I made a morning stop in Alviso and had good looks at one of the two Ruffs along the train tracks. I saw the bird at a distance in the second pond and eventually something startled it and it flew toward me and landed quite close. Eventually it flew toward the corner by the main road and foraged for a while there, only to reappear a few
minutes later in the first pond north of the tracks where most people have seen it. While other birders reported two individuals this morning, I believe I was looking at the same individual three times. It was not the individual with the limp, in other words and the coloration was the same. I continued looking for a while, but never
did see the second bird.
Back at the EEC another birder and I had two Willow Flycatchers and several dozen Vaux's Swifts as well as a few White-throated Swifts. The trees by the channel had several Yellow Warbler and two Orange-crowned Warbler. Vaux's Swifts were positively swirling by the hundreds over by the marina, and I'd like to say I saw a Chimney among them... but they just move so darn fast I was lucky to get any in my binocs! Swallows were also staging on the wires along the road in large, generally segregated groups of Barn and Violet-green. A handful of Trees were among them, but they were clearly out numbered. Other people have reported Bank and Northern Rough-winged in this flock, but I did not see any for sure. Loggerhead Shrikes were seen both at State and Spreckles and by the marina.

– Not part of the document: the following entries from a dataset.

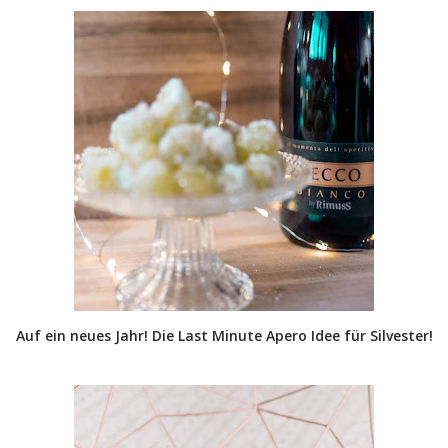
Auf ein neues Jahr! Die Last Minute Apero Idee für Silvester!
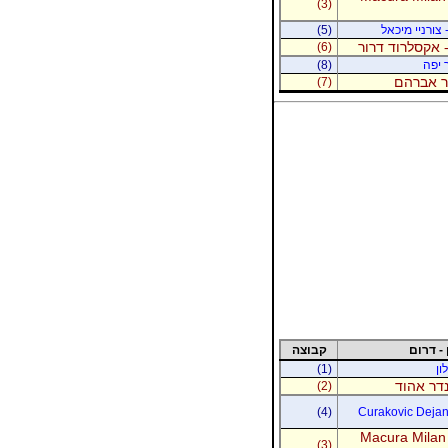
(3)
 צורניי מיכאל
(5)
 אקסלרוד דרור
(6)
 יפה
(8)
נר אברהם
(7)
 - דרום
קבוצה
ון
(1)
נדר אהוד
(2)
(4)
Curakovic Dejan 
Macura Milan
(3)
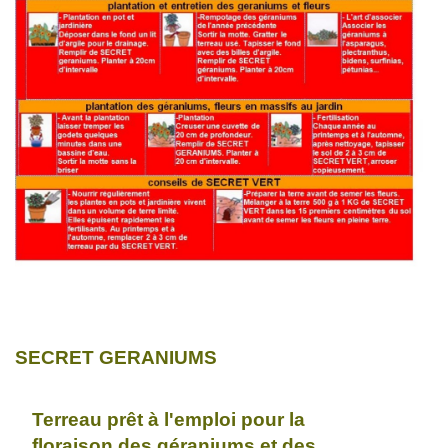
SECRET GERANIUMS
Terreau prêt à l'emploi pour la
floraison des géraniums et des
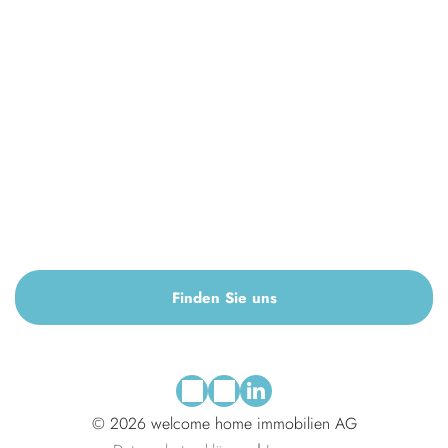
Finden Sie uns
© 2026
welcome home immobilien AG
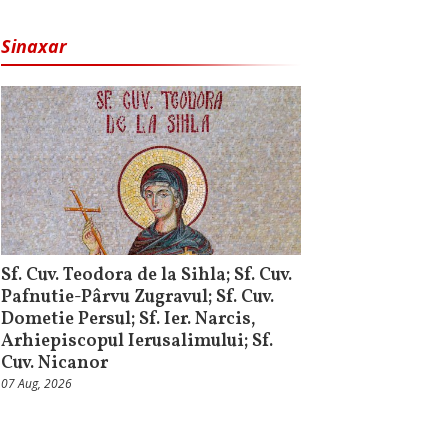
Sinaxar
Sf. Cuv. Teodora de la Sihla; Sf. Cuv.
Pafnutie-Pârvu Zugravul; Sf. Cuv.
Dometie Persul; Sf. Ier. Narcis,
Arhiepiscopul Ierusalimului; Sf.
Cuv. Nicanor
07 Aug, 2026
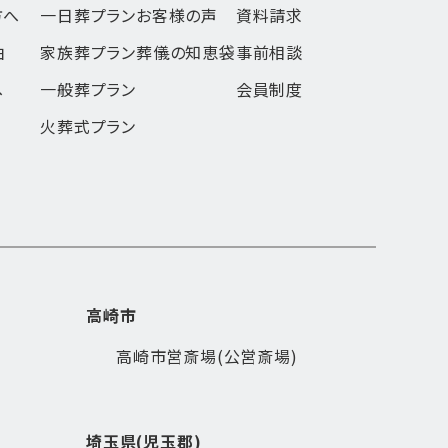
方へ
一日葬
プラン
お客様の声
資料請求
由
家族葬
プラン
葬儀の知恵袋
事前相談
へ
一般葬
プラン
会員制度
火葬式
プラン
高崎市
高崎市営斎場(公営斎場)
埼玉県(児玉郡)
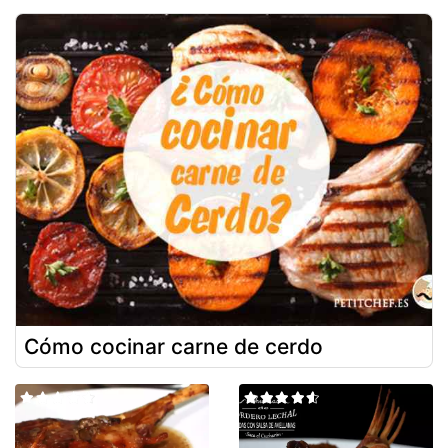
Cómo cocinar carne de cerdo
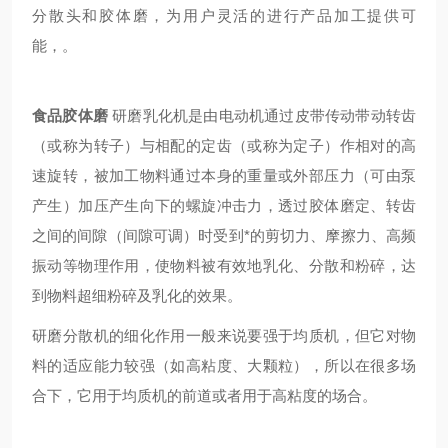
分散头和胶体磨，为用户灵活的进行产品加工提供可
能，。
食品
胶体磨
研磨
乳化
机是由电动机通过皮带传动带动转齿
（或称为转子）与相配的定齿（或称为定子）作相对的高
速旋转，被加工物料通过本身的重量或外部压力（可由泵
产生）加压产生向下的螺旋冲击力，透过胶体磨定、转齿
之间的间隙（间隙可调）时受到*的剪切力、摩擦力、高频
振动等物理作用，使物料被有效地乳化、分散和粉碎，达
到物料超细粉碎及乳化的效果。
研磨分散机的细化作用一般来说要强于均质机，但它对物
料的适应能力较强（如高粘度、大颗粒），所以在很多场
合下，它用于均质机的前道或者用于高粘度的场合。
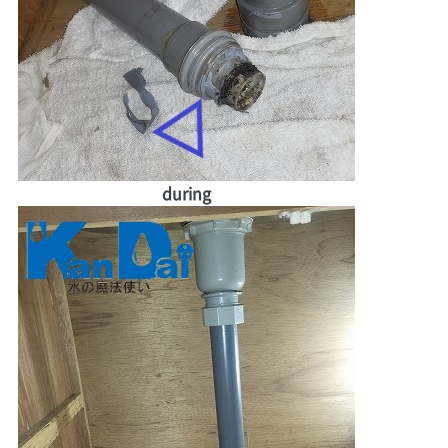
during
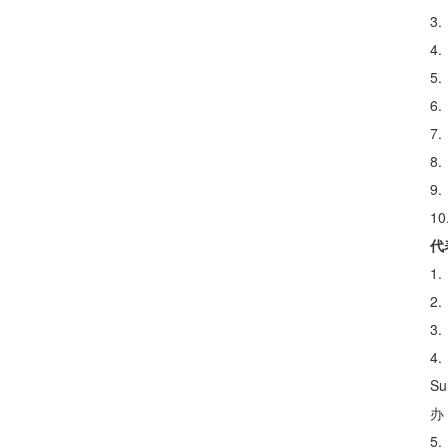
3
4
5
6
7
8
9
1
代
1
2
3
4.
Su
办
5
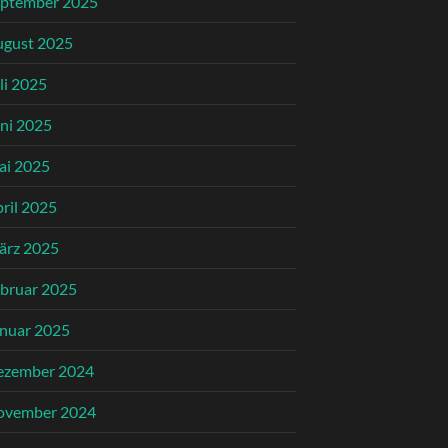
eptember 2025
ugust 2025
li 2025
ni 2025
ai 2025
ril 2025
ärz 2025
bruar 2025
nuar 2025
ezember 2024
ovember 2024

I also went to Charleston Marsh (across from 1225 Charleston Road off of Shoreline Blvd). As I got out of my car I heard a very loud "chick!" call, reminiscent of a California Towhee, but more liquid. It had none of the rough static shock quality of a Common Yellowthroat which were calling from the same area. This was much louder and very different. My immediate thought was that it might be a Waterthrush. A moment or two I located the source of the sound in the reeds near par course marker #2. It was a indeed a Waterthrush, presumably Northern Waterthrush. As soon as I got my glasses on it however, it moved into deep cover near marker #4 and I could not coax it out. This was the same area the bird was seen last fall/winter so perhaps it is the same individual...
Kelly and I met Leonie along Gazos Creek Road this morning and she told us then about the Yellow-breasted Chat she had just seen. We went looking for it after lunch but could not refind it. We did however find a Spotted Sandpiper and 4 Baird's Sandpipers at the lagoon, as well as 5 Semipalmpated Plovers and a Red-necked Phalarope. A Swainson's Thrush was briefly visible in the underbrush. Many Elegant Terns were flying off shore and a Caspian Tern was bathing along side Heerman's, California and Western Gulls. Gazos Creek Road was fairly quiet with only a handful of Townsend's, Yellow and Wilson's Warblers . Several Warbling Vireos were present, and near the bridge at Cloverdale Road we spotted a dull MacGillivray's Warbler and a House Wren.